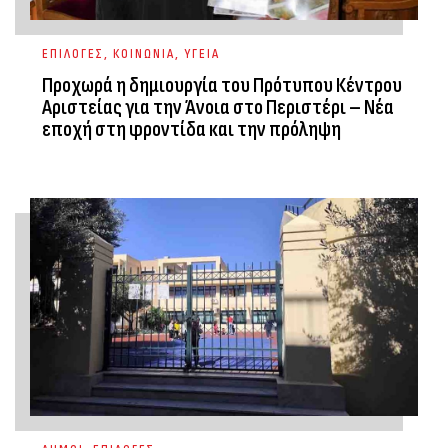
ΕΠΙΛΟΓΕΣ
,
ΚΟΙΝΩΝΙΑ
,
ΥΓΕΙΑ
Προχωρά η δημιουργία του Πρότυπου Κέντρου
Αριστείας για την Άνοια στο Περιστέρι – Νέα
εποχή στη φροντίδα και την πρόληψη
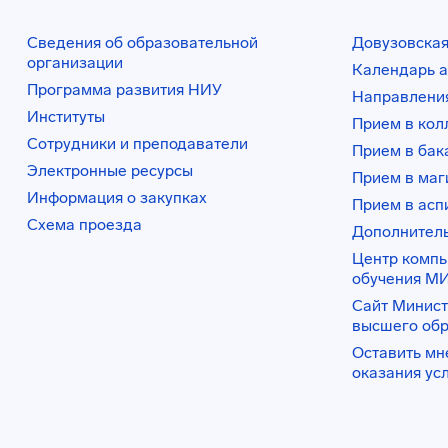
Сведения об образовательной
Довузовская
организации
Календарь а
Программа развития НИУ
Направления
Институты
Прием в ко
Сотрудники и преподаватели
Прием в бак
Электронные ресурсы
Прием в маг
Информация о закупках
Прием в асп
Схема проезда
Дополнител
Центр комп
обучения М
Сайт Минист
высшего об
Оставить мн
оказания ус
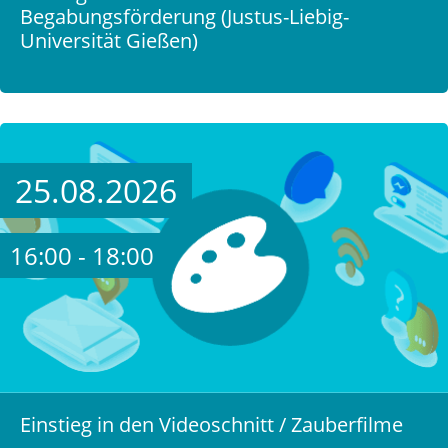
Begabungsförderung (Justus-Liebig-
Universität Gießen)
25.08.2026
16:00 - 18:00
Einstieg in den Videoschnitt / Zauberfilme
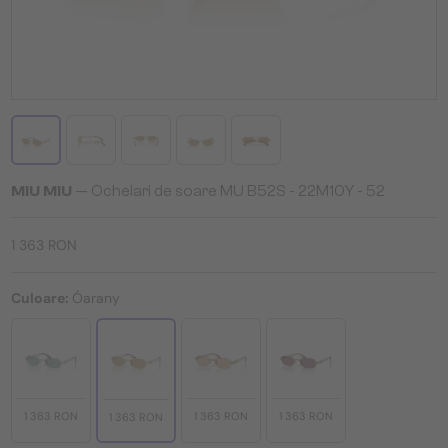
MIU MIU
— Ochelari de soare MU B52S - 22M10Y - 52
1 363 RON
Culoare:
Óarany
1 363 RON
1 363 RON
1 363 RON
1 363 RON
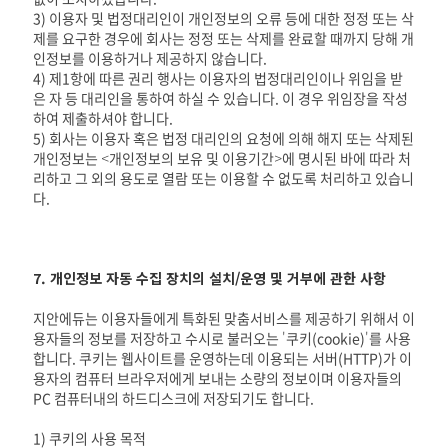
3) 이용자 및 법정대리인이 개인정보의 오류 등에 대한 정정 또는 삭
제를 요구한 경우에 회사는 정정 또는 삭제를 완료할 때까지 당해 개
인정보를 이용하거나 제공하지 않습니다.
4) 제1항에 따른 권리 행사는 이용자의 법정대리인이나 위임을 받
은 자 등 대리인을 통하여 하실 수 있습니다. 이 경우 위임장을 작성
하여 제출하셔야 합니다.
5) 회사는 이용자 혹은 법정 대리인의 요청에 의해 해지 또는 삭제된
개인정보는 <개인정보의 보유 및 이용기간>에 명시된 바에 따라 처
리하고 그 외의 용도로 열람 또는 이용할 수 없도록 처리하고 있습니
다.
7. 개인정보 자동 수집 장치의 설치/운영 및 거부에 관한 사항
지안에듀는 이용자들에게 특화된 맞춤서비스를 제공하기 위해서 이
용자들의 정보를 저장하고 수시로 불러오는 '쿠키(cookie)'를 사용
합니다. 쿠키는 웹사이트를 운영하는데 이용되는 서버(HTTP)가 이
용자의 컴퓨터 브라우저에게 보내는 소량의 정보이며 이용자들의
PC 컴퓨터내의 하드디스크에 저장되기도 합니다.
1) 쿠키의 사용 목적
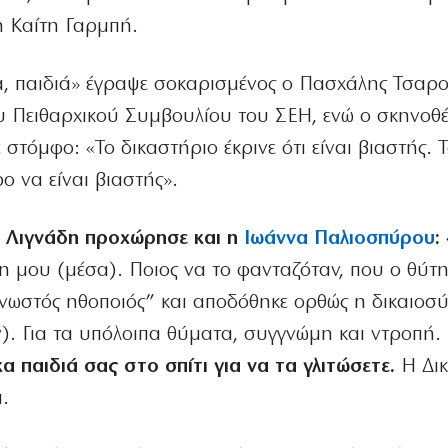
η Καίτη Γαρμπή.
α, παιδιά» έγραψε σοκαρισμένος ο Πασχάλης Τσαρο
 Πειθαρχικού Συμβουλίου του ΣΕΗ, ενώ ο σκηνοθέ
τόμφο: «Το δικαστήριο έκρινε ότι είναι βιαστής. Τ
ρο να είναι βιαστής».
η Λιγνάδη προχώρησε και η
Ιωάννα Παλιοσπύρου
:
η μου (μέσα). Ποιος να το φανταζόταν, που ο θύτη
γνωστός ηθοποιός” και αποδόθηκε ορθώς η δικαιοσ
ν). Για τα υπόλοιπα θύματα, συγγνώμη και ντροπή.
α παιδιά σας στο σπίτι για να τα γλιτώσετε.
Η Δι
.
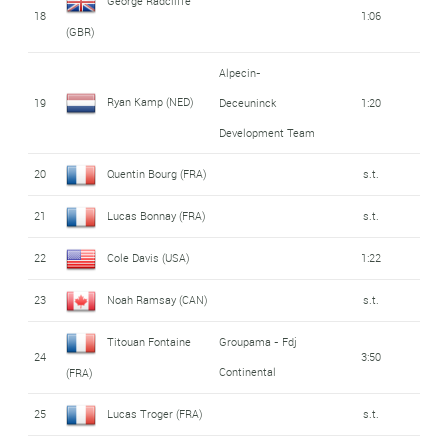
George Radcliffe
18
1:06
(GBR)
Alpecin-
Ryan Kamp (NED)
19
Deceuninck
1:20
Development Team
20
Quentin Bourg (FRA)
s.t.
21
Lucas Bonnay (FRA)
s.t.
22
Cole Davis (USA)
1:22
23
Noah Ramsay (CAN)
s.t.
Titouan Fontaine
Groupama - Fdj
24
3:50
Continental
(FRA)
25
Lucas Troger (FRA)
s.t.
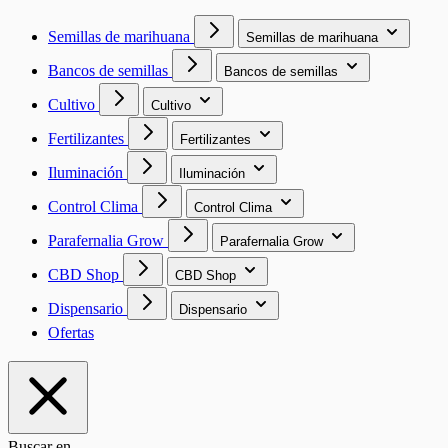
Semillas de marihuana
Semillas de marihuana
Bancos de semillas
Bancos de semillas
Cultivo
Cultivo
Fertilizantes
Fertilizantes
Iluminación
Iluminación
Control Clima
Control Clima
Parafernalia Grow
Parafernalia Grow
CBD Shop
CBD Shop
Dispensario
Dispensario
Ofertas
Buscar en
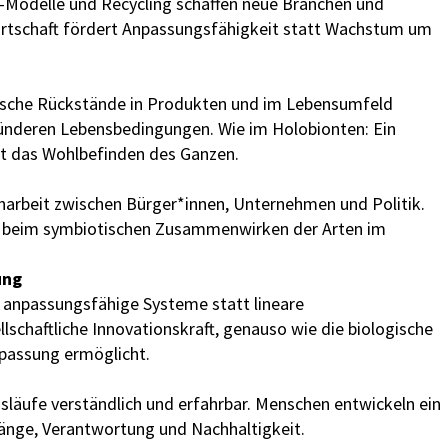
g-Modelle und Recycling schaffen neue Branchen und
rtschaft fördert Anpassungsfähigkeit statt Wachstum um
mische Rückstände in Produkten und im Lebensumfeld
esünderen Lebensbedingungen. Wie im Holobionten: Ein
lt das Wohlbefinden des Ganzen.
arbeit zwischen Bürger*innen, Unternehmen und Politik.
e beim symbiotischen Zusammenwirken der Arten im
ung
, anpassungsfähige Systeme statt lineare
lschaftliche Innovationskraft, genauso wie die biologische
npassung ermöglicht.
släufe verständlich und erfahrbar. Menschen entwickeln ein
nge, Verantwortung und Nachhaltigkeit.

= = =

From the records above, copy only the lines running from the line holding "리하고 그 외의 용도로 열람 또는 이용할 수 없도록 처리하고 있습니" through the line holding "η μου (μέσα).", with no pictures.

Exercise answer:
리하고 그 외의 용도로 열람 또는 이용할 수 없도록 처리하고 있습니
다.
7. 개인정보 자동 수집 장치의 설치/운영 및 거부에 관한 사항
지안에듀는 이용자들에게 특화된 맞춤서비스를 제공하기 위해서 이
용자들의 정보를 저장하고 수시로 불러오는 '쿠키(cookie)'를 사용
합니다. 쿠키는 웹사이트를 운영하는데 이용되는 서버(HTTP)가 이
용자의 컴퓨터 브라우저에게 보내는 소량의 정보이며 이용자들의
PC 컴퓨터내의 하드디스크에 저장되기도 합니다.
1) 쿠키의 사용 목적
η Καίτη Γαρμπή.
α, παιδιά» έγραψε σοκαρισμένος ο Πασχάλης Τσαρο
 Πειθαρχικού Συμβουλίου του ΣΕΗ, ενώ ο σκηνοθέ
τόμφο: «Το δικαστήριο έκρινε ότι είναι βιαστής. Τ
ρο να είναι βιαστής».
η Λιγνάδη προχώρησε και η
Ιωάννα Παλιοσπύρου
:
η μου (μέσα). Ποιος να το φανταζόταν, που ο θύτη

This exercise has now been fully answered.